# Score



## Tom (Apr 6, 2010)

I also belong to our sister site HomeBrewTalk. Here I found a group from my area making a "bulk buy" (1 pallet, 42 sacks or 2200#'s) of grains and hops. I got in kinda late but was able to score 2 - 25KG (55#ea) of 2 row for $55 for BOTH!
Guess whats in my future?


----------



## arcticsid (Apr 6, 2010)

Horses or hillbillies? LOL


----------



## Tom (Apr 6, 2010)

What R U doing up so early??


----------



## arcticsid (Apr 6, 2010)

Hormones are going wild. I am starting to feel like I GOT a couple of superstars in My belly!! LOL


----------



## Runningwolf (Apr 6, 2010)

Boy, scoring has a whole new meaning as you get older!


----------



## arcticsid (Apr 6, 2010)

Talking to Tom, me or the both of us? LOL


----------



## Tom (Apr 6, 2010)

HEY ! 
I admit i AM old. Just means I have EXPERIENCE... LOL


----------



## Runningwolf (Apr 6, 2010)

arcticsid said:


> Hormones are going wild. I am starting to feel like I GOT a couple of superstars in My belly!! LOL



If you paid them, they wouldn't moan


----------



## xanxer82 (Apr 6, 2010)

Sounds like all grain for you.


----------



## Wade E (Apr 6, 2010)

Nice score Tom!
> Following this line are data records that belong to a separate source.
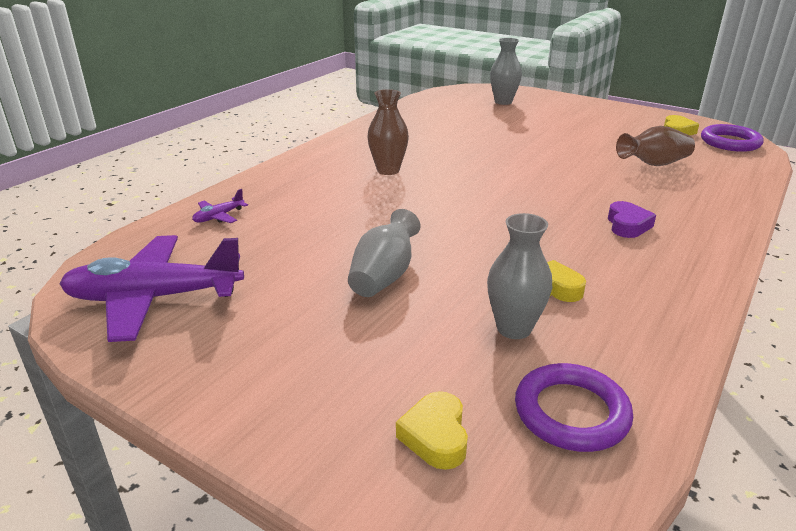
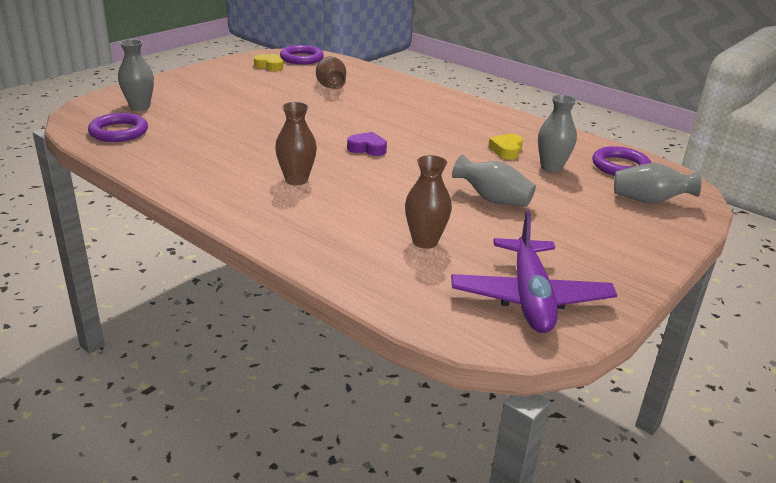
camera: 85 degrees left, 0 degrees up
purple plane [192,189,248,223] -> none
yellow heart [396,391,468,470] -> grey vase [614,163,701,204]
purple heart [608,201,656,238] -> purple heart moved to [347,132,387,156]
none -> purple ring [88,113,148,142]
none -> brown vase [405,155,452,249]

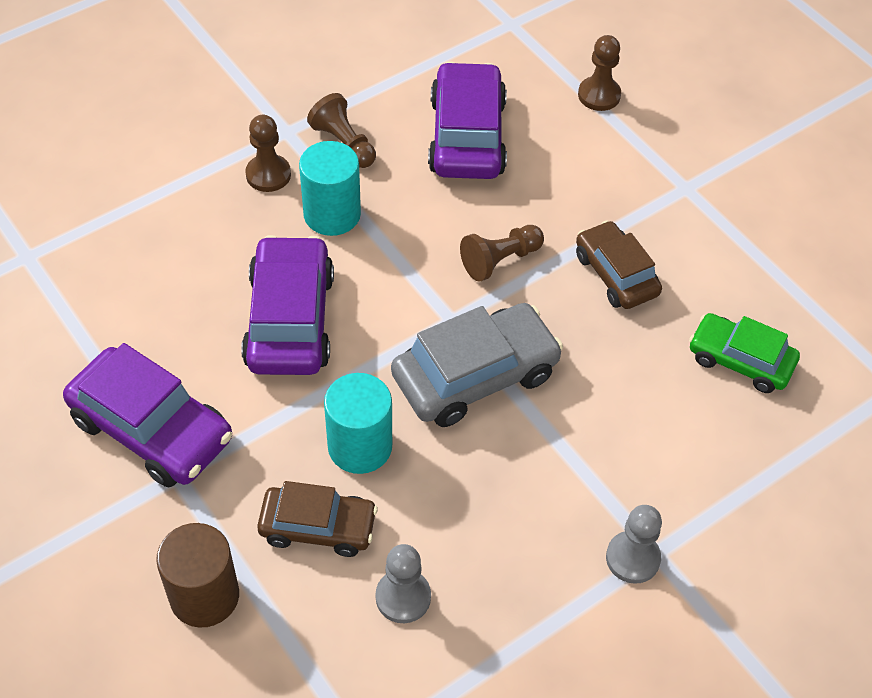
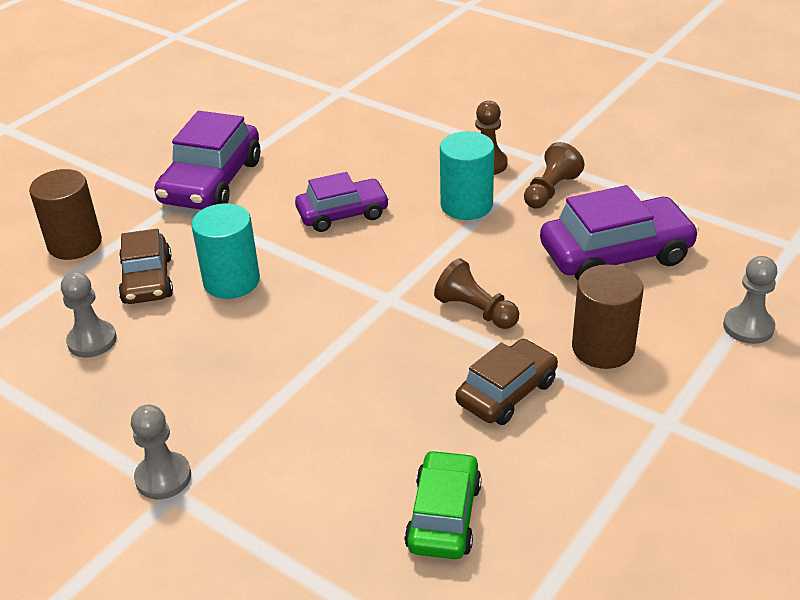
camera: 75 degrees right, 15 degrees down
purple car [241,235,334,375] -> purple car [295,172,389,232], size x0.65
grey car [391,303,563,427] -> none
brown pawn [578,35,621,111] -> grey pawn [723,256,778,344]
none -> brown cylinder [572,264,644,369]

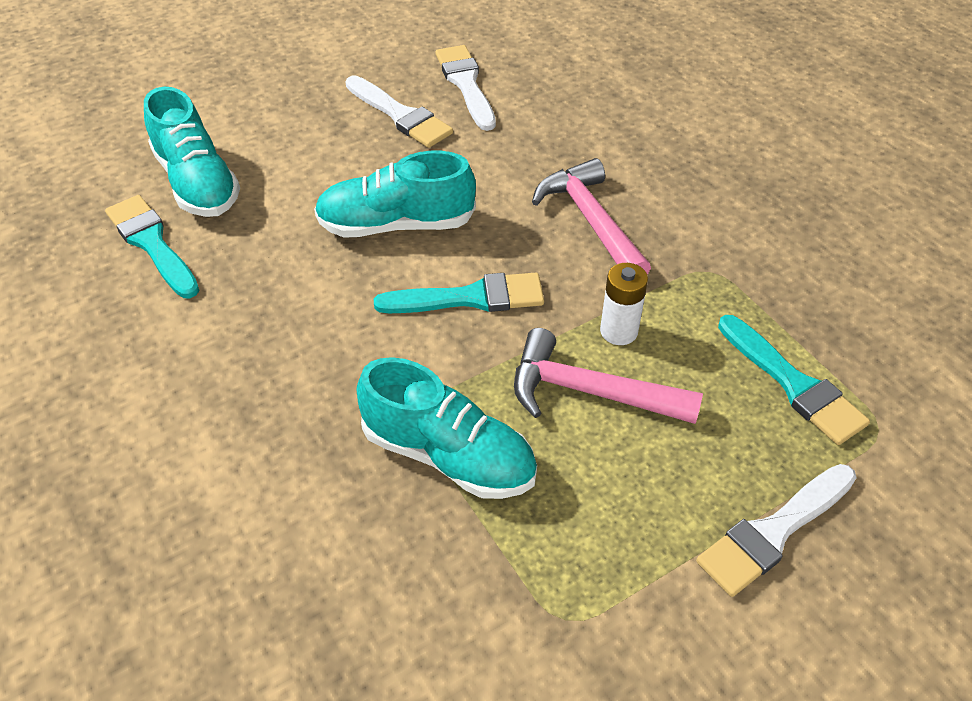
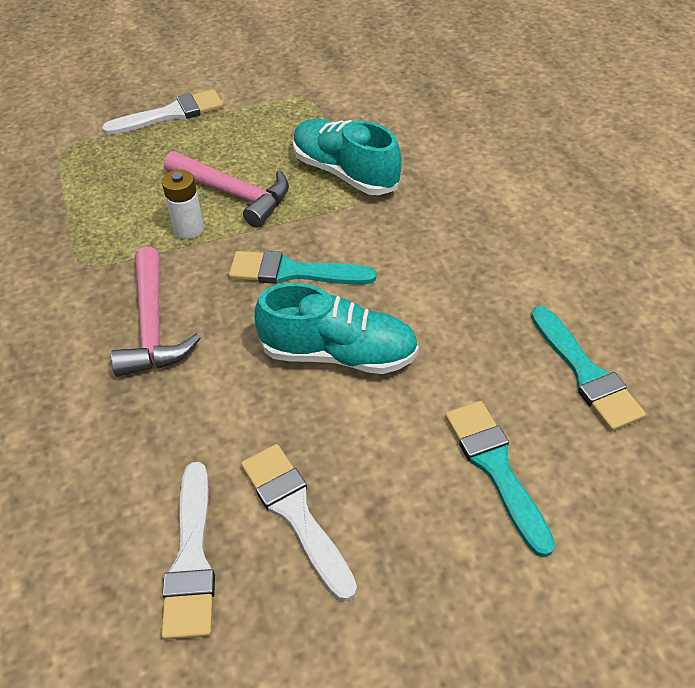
camera: 165 degrees left, 0 degrees up
turquoise shoe [144,87,240,217] -> none
turquoise brush [718,315,870,445] -> turquoise brush moved to [445,401,555,557]

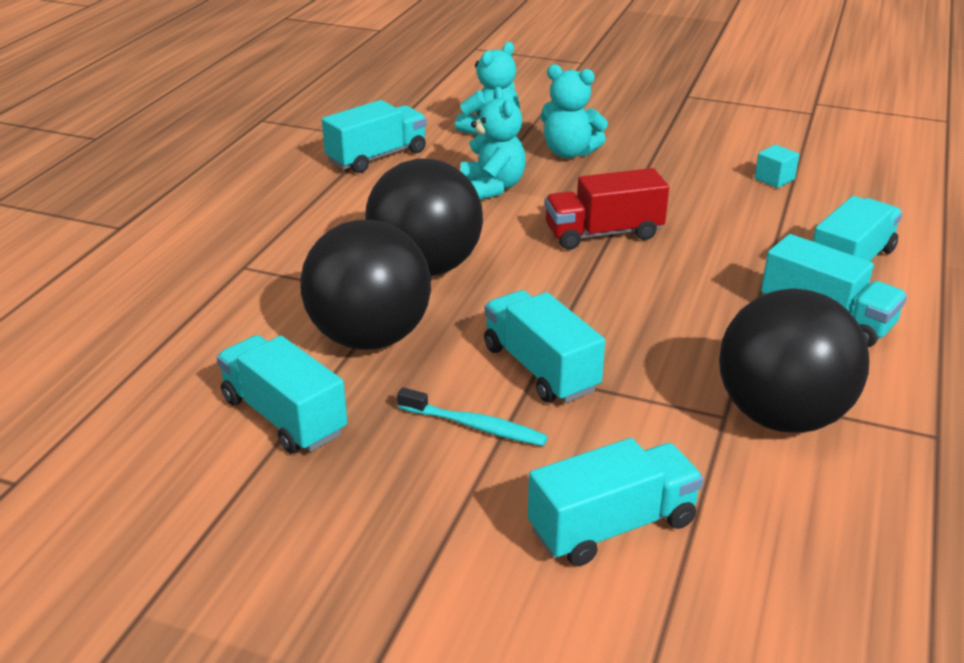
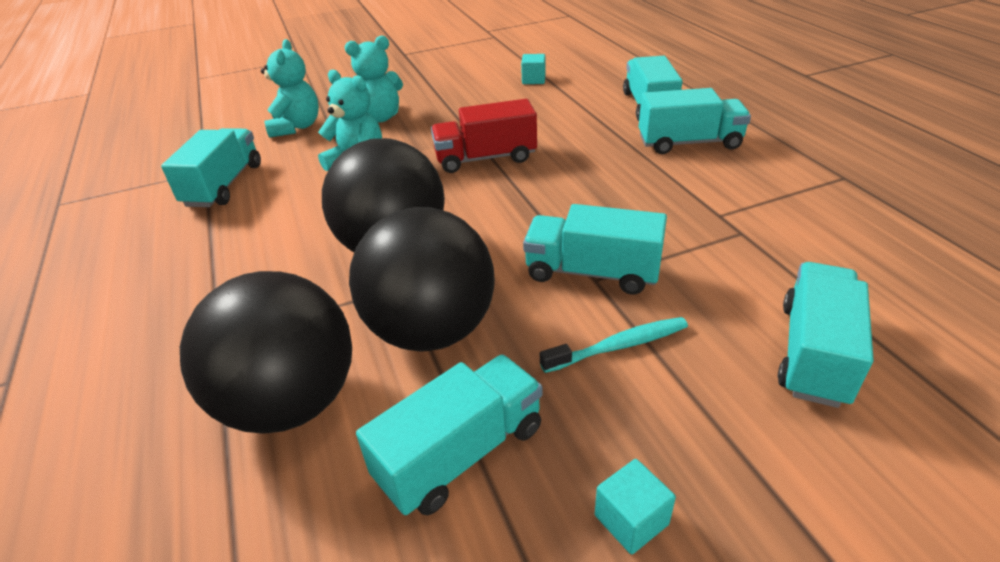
camera: 40 degrees left, 5 degrees up
turquoise truck [217,335,347,453] -> turquoise truck turned 135 degrees clockwise [356,354,542,515]
red truck [545,168,669,250] -> red truck turned 45 degrees clockwise [431,99,537,173]
black ball [719,288,869,433] -> black ball moved to [180,271,352,434]
none -> turquoise cube [595,459,676,555]

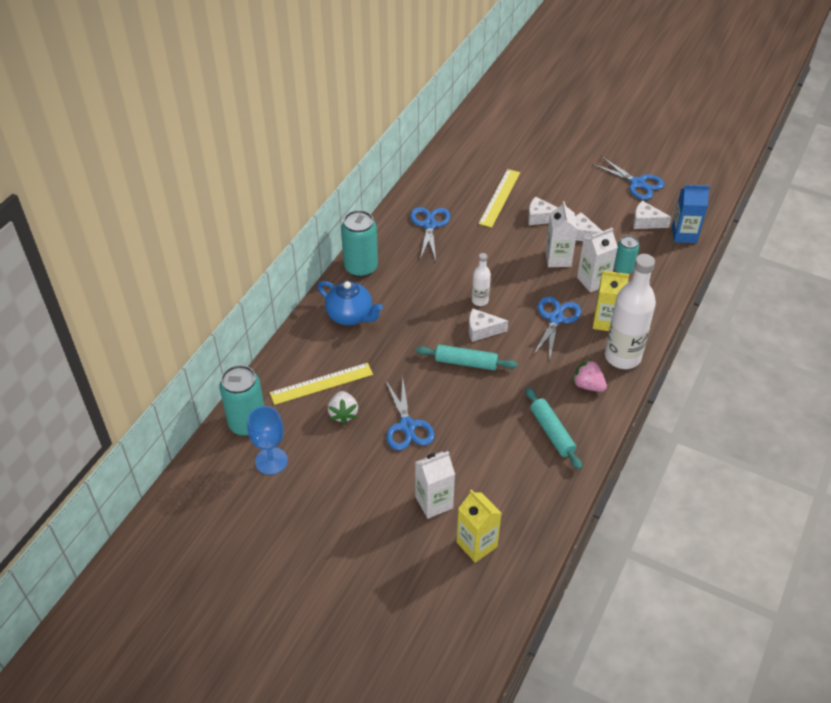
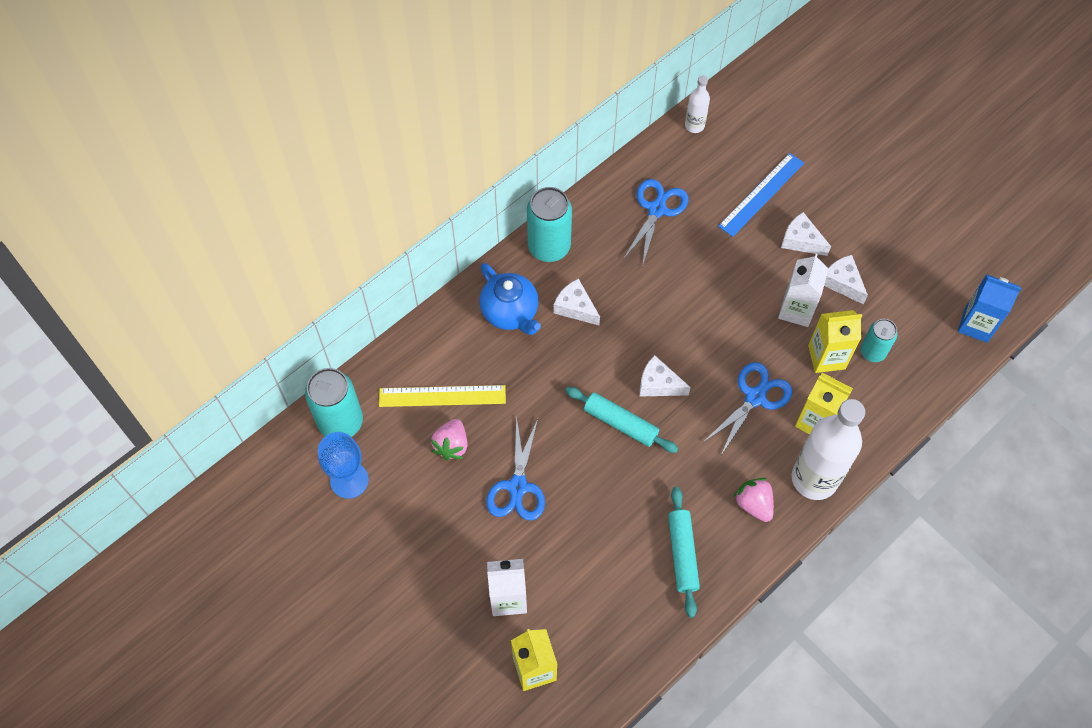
camera: 20 degrees right, 15 degrees up
white strawberry [328,391,358,424] -> pink strawberry [431,419,468,460]
white bottle [472,253,491,306] -> white bottle moved to [685,76,710,133]
yellow ruler [478,169,520,228] -> blue ruler [718,153,804,237]
white carton [577,228,618,293] -> yellow carton [808,310,862,373]
blue scissors [592,156,665,200] -> none
white cheese [633,201,671,229] -> white cheese moved to [554,278,600,325]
So whats on the itinerary?


----------



## Tom (Apr 7, 2010)

Next will be 10 gallons of a German brew.


----------



## valdelocc (Apr 7, 2010)

that's a great deal!! I wish I could find some locals brewers to do a similar purchase. now you need to start growing your own hops.


----------



## drizztkun (Apr 9, 2010)

mmm Oktoberfest


----------



## jeepingchick (Apr 9, 2010)

oh the german brew will be great!!! envious!


----------